YOUR OBJECTIVE
From the records, pick out and copy each line containing "pull".

Stored items
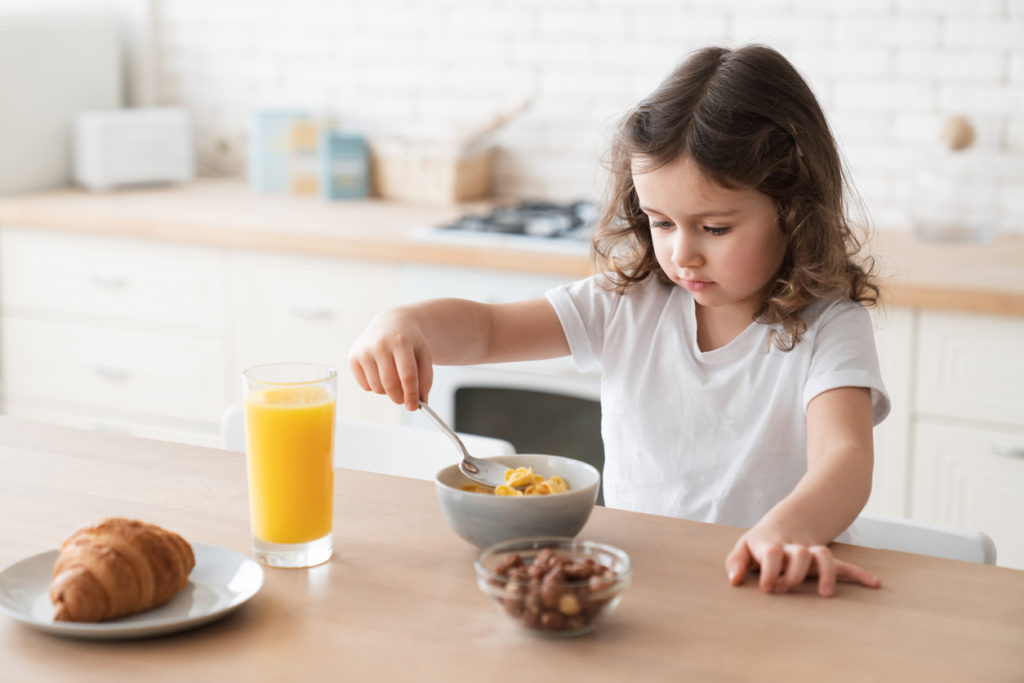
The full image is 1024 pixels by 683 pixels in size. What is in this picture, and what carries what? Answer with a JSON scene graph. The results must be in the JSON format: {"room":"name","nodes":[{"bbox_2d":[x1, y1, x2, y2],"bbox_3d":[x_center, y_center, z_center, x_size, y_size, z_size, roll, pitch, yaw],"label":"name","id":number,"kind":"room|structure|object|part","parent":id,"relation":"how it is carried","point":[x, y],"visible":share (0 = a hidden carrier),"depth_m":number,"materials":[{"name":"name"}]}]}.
{"room":"kitchen","nodes":[
{"label":"kitchen","id":0,"kind":"room"},
{"bbox_2d":[0,1,132,196],"bbox_3d":[-1.442,-0.456,4.745,0.261,1.340,1.345,5,12,26],"label":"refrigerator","id":1,"kind":"structure","parent":0,"point":[59,152],"depth_m":4.96,"materials":[{"name":"white paint"}]},
{"bbox_2d":[132,0,1023,234],"bbox_3d":[0.716,-0.886,4.475,5.473,2.872,0.151,5,12,26],"label":"brick wall","id":2,"kind":"structure","parent":0,"point":[838,100],"depth_m":4.72,"materials":[{"name":"white brick"}]},
{"bbox_2d":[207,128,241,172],"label":"wall socket","id":3,"kind":"object","parent":2,"relation":"attached to","point":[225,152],"visible":0.82,"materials":[{"name":"white"}]},
{"label":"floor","id":4,"kind":"structure","parent":0,"visible":0},
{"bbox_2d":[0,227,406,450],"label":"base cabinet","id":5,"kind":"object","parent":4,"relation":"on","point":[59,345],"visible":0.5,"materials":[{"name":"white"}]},
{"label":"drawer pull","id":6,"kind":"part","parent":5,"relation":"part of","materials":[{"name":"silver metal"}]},
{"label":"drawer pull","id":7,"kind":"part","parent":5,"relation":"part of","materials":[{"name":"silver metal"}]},
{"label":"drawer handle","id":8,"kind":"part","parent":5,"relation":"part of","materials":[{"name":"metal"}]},
{"bbox_2d":[216,403,514,481],"bbox_3d":[-0.284,0.519,2.899,0.470,0.746,0.508,5,12,26],"label":"white chair","id":9,"kind":"object","parent":4,"relation":"on","point":[409,443],"visible":0.14,"depth_m":2.98,"materials":[{"name":"white"}]},
{"bbox_2d":[0,416,1023,682],"bbox_3d":[-0.218,0.643,1.939,1.838,0.778,0.959,5,12,26],"label":"table","id":10,"kind":"object","parent":4,"relation":"on","point":[35,636],"visible":0.82,"depth_m":1.93,"materials":[{"name":"brown wood"}]},
{"bbox_2d":[0,541,264,639],"bbox_3d":[-0.358,0.235,1.861,0.253,0.024,0.255,5,12,26],"label":"plate","id":11,"kind":"object","parent":10,"relation":"on","point":[17,574],"visible":0.55,"depth_m":1.85,"materials":[{"name":"ceramic"}]},
{"bbox_2d":[49,518,196,623],"bbox_3d":[-0.371,0.203,1.847,0.101,0.076,0.179,5,12,26],"label":"croissant","id":12,"kind":"object","parent":11,"relation":"on","point":[183,574],"visible":0.95,"depth_m":1.81,"materials":[{"name":"gold food"}]},
{"bbox_2d":[242,361,337,567],"bbox_3d":[-0.223,0.126,2.001,0.092,0.195,0.092,5,12,26],"label":"glass","id":13,"kind":"object","parent":10,"relation":"on","point":[263,522],"visible":0.98,"depth_m":1.96,"materials":[{"name":"clear glass"}]},
{"bbox_2d":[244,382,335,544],"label":"orange juice","id":14,"kind":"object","parent":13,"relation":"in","point":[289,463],"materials":[{"name":"orange liquid"}]},
{"bbox_2d":[433,454,601,548],"bbox_3d":[0.004,0.171,2.061,0.175,0.076,0.175,5,12,26],"label":"bowl","id":15,"kind":"object","parent":10,"relation":"on","point":[507,504],"visible":0.76,"depth_m":2.00,"materials":[{"name":"grey ceramic"}]},
{"bbox_2d":[460,465,570,498],"bbox_3d":[0.004,0.158,2.043,0.129,0.055,0.132,5,12,26],"label":"cereal","id":16,"kind":"object","parent":15,"relation":"in","point":[562,484],"visible":0.27,"depth_m":2.04,"materials":[{"name":"yellow food"}]},
{"bbox_2d":[473,537,632,637],"bbox_3d":[0.038,0.229,1.836,0.148,0.062,0.149,3,11,14],"label":"glass bowl","id":17,"kind":"object","parent":10,"relation":"on","point":[479,560],"visible":0.73,"depth_m":1.81,"materials":[{"name":"clear glass"}]},
{"bbox_2d":[492,546,616,630],"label":"nuts","id":18,"kind":"object","parent":17,"relation":"in","point":[568,578],"visible":0.51,"depth_m":1.78,"materials":[{"name":"brown food"}]},
{"bbox_2d":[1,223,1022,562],"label":"base cabinet","id":19,"kind":"object","parent":4,"relation":"on","point":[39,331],"visible":0.4,"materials":[{"name":"white paint"}]},
{"bbox_2d":[402,261,600,506],"bbox_3d":[0.174,0.159,4.255,0.645,0.672,0.627,5,12,26],"label":"oven","id":20,"kind":"object","parent":19,"relation":"in","point":[453,369],"visible":0.24,"depth_m":4.01,"materials":[{"name":"white metal"}]},
{"bbox_2d":[1,181,1022,315],"bbox_3d":[0.441,-0.204,4.210,3.964,0.046,0.765,5,12,26],"label":"countertop","id":21,"kind":"structure","parent":19,"relation":"on","point":[994,245],"depth_m":4.22,"materials":[{"name":"brown wood"}]},
{"bbox_2d":[72,106,192,190],"bbox_3d":[-0.930,-0.470,4.855,0.262,0.183,0.167,-5,12,-27],"label":"toaster","id":22,"kind":"object","parent":21,"relation":"on","point":[143,164],"visible":0.98,"depth_m":4.79,"materials":[{"name":"white"}]},
{"bbox_2d":[248,108,303,193],"bbox_3d":[-0.569,-0.464,4.859,0.127,0.202,0.094,-2,11,-12],"label":"blue box","id":23,"kind":"object","parent":21,"relation":"on","point":[259,128],"visible":0.78,"depth_m":4.82,"materials":[{"name":"blue"}]},
{"bbox_2d":[288,118,326,195],"bbox_3d":[-0.479,-0.434,4.762,0.093,0.178,0.083,-1,10,-5],"label":"box","id":24,"kind":"object","parent":21,"relation":"on","point":[305,128],"visible":0.7,"depth_m":4.72,"materials":[{"name":"cardboard"}]},
{"bbox_2d":[320,130,368,199],"bbox_3d":[-0.395,-0.406,4.678,0.097,0.158,0.088,-2,11,-11],"label":"blue box","id":25,"kind":"object","parent":21,"relation":"on","point":[339,170],"visible":0.99,"depth_m":4.64,"materials":[{"name":"blue"}]},
{"bbox_2d":[372,137,493,204],"bbox_3d":[-0.195,-0.405,4.712,0.289,0.133,0.201,5,12,26],"label":"wicker basket","id":26,"kind":"object","parent":21,"relation":"on","point":[439,192],"visible":0.93,"depth_m":4.63,"materials":[{"name":"wicker"}]},
{"bbox_2d":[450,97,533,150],"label":"wooden spoon","id":27,"kind":"object","parent":26,"relation":"in","point":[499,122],"visible":0.65,"depth_m":4.74,"materials":[{"name":"brown wood"}]},
{"bbox_2d":[412,196,597,252],"bbox_3d":[0.178,-0.250,4.182,0.617,0.043,0.513,5,12,26],"label":"gas cooktop","id":28,"kind":"object","parent":21,"relation":"in","point":[485,222],"visible":0.61,"depth_m":4.09,"materials":[{"name":"metal"}]},
{"bbox_2d":[909,116,998,244],"bbox_3d":[0.897,-0.326,4.020,0.192,0.253,0.192,5,12,26],"label":"glass jar","id":29,"kind":"object","parent":21,"relation":"on","point":[934,233],"visible":0.99,"depth_m":3.96,"materials":[{"name":"clear glass"}]},
{"bbox_2d":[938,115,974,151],"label":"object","id":30,"kind":"object","parent":29,"relation":"in","point":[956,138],"visible":0.94,"depth_m":4.06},
{"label":"cabinet door","id":31,"kind":"part","parent":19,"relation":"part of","materials":[{"name":"white paint"}]},
{"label":"drawer handle","id":32,"kind":"part","parent":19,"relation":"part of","materials":[{"name":"silver metal"}]},
{"bbox_2d":[844,513,997,564],"bbox_3d":[0.303,0.572,2.461,0.447,0.695,0.475,5,12,26],"label":"chair","id":33,"kind":"object","parent":4,"relation":"on","point":[942,546],"visible":0.11,"depth_m":2.43,"materials":[{"name":"white"}]},
{"bbox_2d":[348,40,893,603],"bbox_3d":[0.154,0.145,2.320,0.534,0.924,0.467,5,12,26],"label":"child","id":34,"kind":"object","parent":33,"relation":"on","point":[670,212],"visible":0.83,"depth_m":2.28},
{"bbox_2d":[415,400,509,486],"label":"spoon","id":35,"kind":"object","parent":34,"relation":"in","point":[439,421],"visible":0.82,"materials":[{"name":"silver metal"}]}
]}

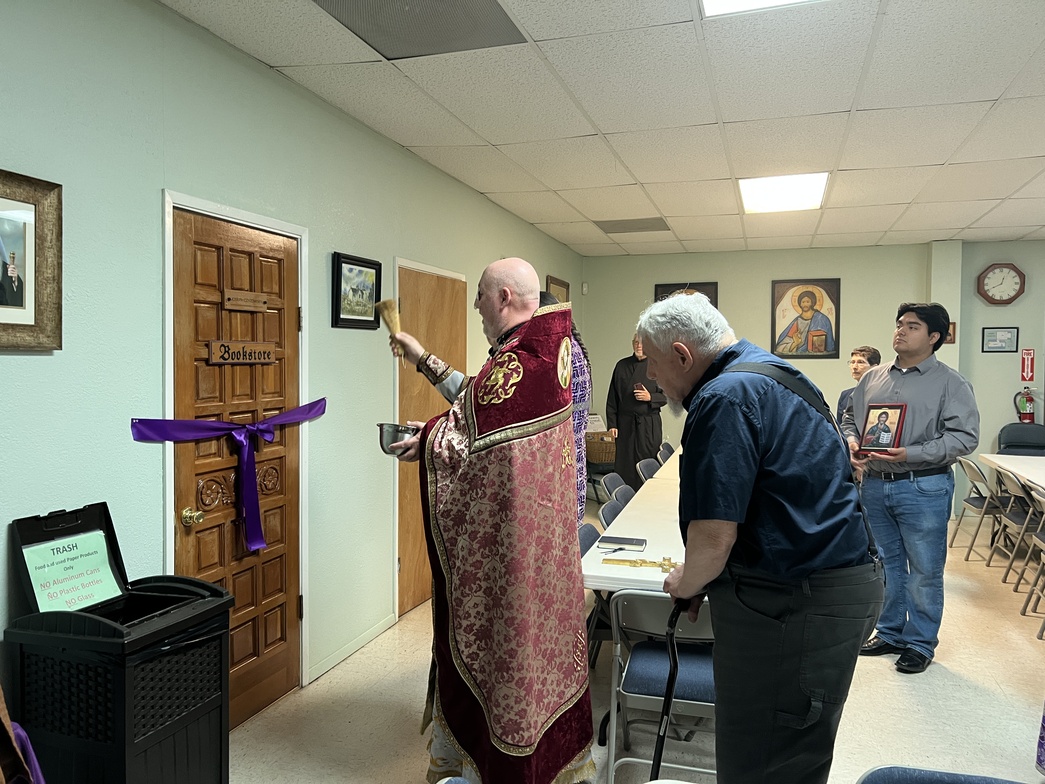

RESULT OF THIS EXERCISE
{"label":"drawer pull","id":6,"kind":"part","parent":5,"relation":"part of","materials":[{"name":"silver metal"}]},
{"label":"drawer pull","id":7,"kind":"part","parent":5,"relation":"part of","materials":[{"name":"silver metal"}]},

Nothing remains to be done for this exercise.